Everything that could be brought to light gave strength to the Thermidorians against their enemies, and gave them the command of public opinion. On December 16 Carrier was guillotined, he had defended himself with spirit. The strength of his case was that his prosecutors were nearly as guilty as himself, and that they would all, successively, be struck down by the enemies of the Republic. He did his best to drag down the party with him. His associates, acquitted by the revolutionary tribunal on the plea that their delinquencies were not political, were then sent before the ordinary courts. On the day on which the convention resolved that the butcher of Nantes must stand his trial, they closed the Jacobin Club, and now the reaction was setting in.

On December 1, after hearing a report by Carnot, the assembly offered an amnesty to the insurgents on the Loire, and on the 8th those Girondins were recalled who had been placed under arrest. This measure was decisive. With the willing aid of the Plain they were masters of the Convention, for they were seventy-three in number, and, unlike the Plain, they were not hampered and disabled by their own iniquities. They were not accomplices of the Reign of Terror, for they had spent it in confinement. They had nothing to fear from a vigorous application of deserved penalties, and they had a terrible score to clear off. There were still sixteen deputies who had been proscribed with Buzot and the rest. They were now amnestied, and three months later, March 8, they were admitted to their seats. There they sat face to face with the men who had outlawed them, who had devoted them to death by an act the injustice of which was now proclaimed.

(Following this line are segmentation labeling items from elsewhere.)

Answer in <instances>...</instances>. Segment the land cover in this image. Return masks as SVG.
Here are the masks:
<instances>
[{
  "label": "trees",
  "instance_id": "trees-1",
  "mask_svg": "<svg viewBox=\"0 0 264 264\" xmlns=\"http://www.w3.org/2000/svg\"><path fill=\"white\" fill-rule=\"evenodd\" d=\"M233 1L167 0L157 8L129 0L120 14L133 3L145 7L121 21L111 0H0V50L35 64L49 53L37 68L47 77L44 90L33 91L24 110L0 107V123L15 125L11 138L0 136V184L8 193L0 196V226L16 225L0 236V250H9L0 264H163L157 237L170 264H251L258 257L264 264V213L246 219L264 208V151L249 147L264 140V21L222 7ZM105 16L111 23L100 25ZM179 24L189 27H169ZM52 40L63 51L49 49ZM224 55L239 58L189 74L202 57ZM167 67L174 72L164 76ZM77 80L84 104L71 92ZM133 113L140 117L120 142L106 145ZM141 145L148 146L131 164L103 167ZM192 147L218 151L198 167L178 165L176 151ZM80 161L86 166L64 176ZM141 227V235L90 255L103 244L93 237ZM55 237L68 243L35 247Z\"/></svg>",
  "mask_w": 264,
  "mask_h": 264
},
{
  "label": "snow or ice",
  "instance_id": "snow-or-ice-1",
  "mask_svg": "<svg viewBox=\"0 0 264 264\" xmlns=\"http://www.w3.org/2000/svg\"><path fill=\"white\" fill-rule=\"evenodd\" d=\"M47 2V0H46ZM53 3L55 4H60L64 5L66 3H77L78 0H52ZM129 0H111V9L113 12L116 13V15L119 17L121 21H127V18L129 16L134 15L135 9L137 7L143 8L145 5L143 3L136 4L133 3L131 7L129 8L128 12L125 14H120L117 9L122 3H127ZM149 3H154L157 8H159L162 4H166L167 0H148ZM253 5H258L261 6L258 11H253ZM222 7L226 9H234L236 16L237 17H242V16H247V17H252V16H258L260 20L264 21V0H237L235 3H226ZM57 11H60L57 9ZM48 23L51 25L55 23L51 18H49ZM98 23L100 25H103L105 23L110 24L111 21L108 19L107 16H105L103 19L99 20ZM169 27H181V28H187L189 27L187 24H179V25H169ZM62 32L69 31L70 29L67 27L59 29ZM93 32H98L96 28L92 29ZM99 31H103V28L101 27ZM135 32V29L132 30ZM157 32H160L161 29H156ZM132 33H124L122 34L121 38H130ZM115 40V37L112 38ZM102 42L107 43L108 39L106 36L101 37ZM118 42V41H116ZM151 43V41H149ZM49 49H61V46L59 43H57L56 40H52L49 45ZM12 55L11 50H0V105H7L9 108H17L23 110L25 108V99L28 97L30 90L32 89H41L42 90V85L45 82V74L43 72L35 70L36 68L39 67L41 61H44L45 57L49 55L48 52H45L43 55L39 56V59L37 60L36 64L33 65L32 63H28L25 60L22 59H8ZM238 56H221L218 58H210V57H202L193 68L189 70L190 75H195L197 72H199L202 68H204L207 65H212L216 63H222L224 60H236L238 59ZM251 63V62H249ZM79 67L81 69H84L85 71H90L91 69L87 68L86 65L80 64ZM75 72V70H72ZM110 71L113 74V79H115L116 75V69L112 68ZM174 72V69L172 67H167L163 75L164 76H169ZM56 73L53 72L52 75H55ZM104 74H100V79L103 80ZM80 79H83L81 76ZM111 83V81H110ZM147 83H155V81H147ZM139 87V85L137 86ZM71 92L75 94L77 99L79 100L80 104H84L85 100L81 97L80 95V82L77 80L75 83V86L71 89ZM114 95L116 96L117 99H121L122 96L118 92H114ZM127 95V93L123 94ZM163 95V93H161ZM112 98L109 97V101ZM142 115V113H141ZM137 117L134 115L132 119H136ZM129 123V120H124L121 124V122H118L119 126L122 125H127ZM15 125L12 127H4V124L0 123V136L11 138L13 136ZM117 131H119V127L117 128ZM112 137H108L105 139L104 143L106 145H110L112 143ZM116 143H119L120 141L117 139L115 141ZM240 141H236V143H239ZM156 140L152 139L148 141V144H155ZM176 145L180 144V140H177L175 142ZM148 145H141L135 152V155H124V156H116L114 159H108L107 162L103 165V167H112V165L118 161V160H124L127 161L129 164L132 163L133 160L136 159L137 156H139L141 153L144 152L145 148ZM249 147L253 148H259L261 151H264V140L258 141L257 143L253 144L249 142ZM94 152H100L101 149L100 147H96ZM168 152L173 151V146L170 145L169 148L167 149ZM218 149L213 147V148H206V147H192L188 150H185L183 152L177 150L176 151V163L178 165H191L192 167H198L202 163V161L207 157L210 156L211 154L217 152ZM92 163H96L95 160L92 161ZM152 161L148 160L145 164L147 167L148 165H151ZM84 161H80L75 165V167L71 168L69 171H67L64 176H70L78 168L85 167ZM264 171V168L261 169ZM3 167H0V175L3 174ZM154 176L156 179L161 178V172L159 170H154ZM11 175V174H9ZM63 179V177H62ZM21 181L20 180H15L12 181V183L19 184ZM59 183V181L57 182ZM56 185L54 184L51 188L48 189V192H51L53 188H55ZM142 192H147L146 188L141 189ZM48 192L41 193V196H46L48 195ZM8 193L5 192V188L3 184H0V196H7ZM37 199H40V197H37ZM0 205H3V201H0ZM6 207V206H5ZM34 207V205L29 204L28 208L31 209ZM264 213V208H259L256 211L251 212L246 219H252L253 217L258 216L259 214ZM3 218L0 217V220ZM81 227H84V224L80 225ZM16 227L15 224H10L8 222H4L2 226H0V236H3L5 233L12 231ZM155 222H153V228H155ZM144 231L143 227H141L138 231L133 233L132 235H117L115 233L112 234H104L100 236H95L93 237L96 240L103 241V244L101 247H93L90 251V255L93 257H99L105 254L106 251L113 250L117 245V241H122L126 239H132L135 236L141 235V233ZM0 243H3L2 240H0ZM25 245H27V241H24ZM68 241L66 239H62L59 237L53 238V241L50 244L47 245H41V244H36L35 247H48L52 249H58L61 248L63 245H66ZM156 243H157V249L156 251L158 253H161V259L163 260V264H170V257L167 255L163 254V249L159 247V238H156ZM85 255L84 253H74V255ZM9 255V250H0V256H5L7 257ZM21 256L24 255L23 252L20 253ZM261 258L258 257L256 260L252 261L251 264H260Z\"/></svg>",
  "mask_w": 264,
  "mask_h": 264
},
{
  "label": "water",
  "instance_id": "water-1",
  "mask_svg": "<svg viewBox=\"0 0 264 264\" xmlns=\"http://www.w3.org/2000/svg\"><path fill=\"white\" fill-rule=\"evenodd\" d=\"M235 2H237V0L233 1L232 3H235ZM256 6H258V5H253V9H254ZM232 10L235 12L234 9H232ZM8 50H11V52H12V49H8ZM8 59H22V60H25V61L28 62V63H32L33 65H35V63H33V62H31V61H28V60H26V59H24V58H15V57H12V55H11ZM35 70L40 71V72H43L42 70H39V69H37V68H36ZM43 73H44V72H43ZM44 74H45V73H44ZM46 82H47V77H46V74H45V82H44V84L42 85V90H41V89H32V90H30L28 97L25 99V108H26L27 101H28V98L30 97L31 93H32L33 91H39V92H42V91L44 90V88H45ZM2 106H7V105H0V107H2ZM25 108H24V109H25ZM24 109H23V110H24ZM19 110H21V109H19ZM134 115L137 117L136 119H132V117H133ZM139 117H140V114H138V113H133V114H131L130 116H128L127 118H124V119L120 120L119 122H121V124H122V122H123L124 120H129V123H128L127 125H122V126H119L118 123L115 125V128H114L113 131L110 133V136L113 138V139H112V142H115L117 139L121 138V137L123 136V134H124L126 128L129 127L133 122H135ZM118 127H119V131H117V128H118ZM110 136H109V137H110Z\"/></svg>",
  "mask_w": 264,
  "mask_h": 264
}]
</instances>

The cry for vengeance was becoming irresistible as the policy of the last year was reversed. In the course of that process La Vendée had its turn. On the 17th of February, at La Jaunaye, the French Republic came to terms with Charette. He was treated as an equal power. He obtained liberty for religion, compensation in money, relief from conscription, and a territorial guard of 2000 men, to be paid by the government, and commanded by himself. The same conditions were accepted soon after by Stofflet, and by the Breton leader, Cormatin. In that hour of triumph Charette rode into Nantes with the white badge of Royalism displayed; and he was received with honour by the authorities, and acclaimed by the crowd. Immediately after the treaty of La Jaunaye which, granted the free practice of religion in the west, it was extended to the whole of France. The churches were given back some months later; there is one parish, in an eastern department, where it is said that the church was never closed, and the service never interrupted.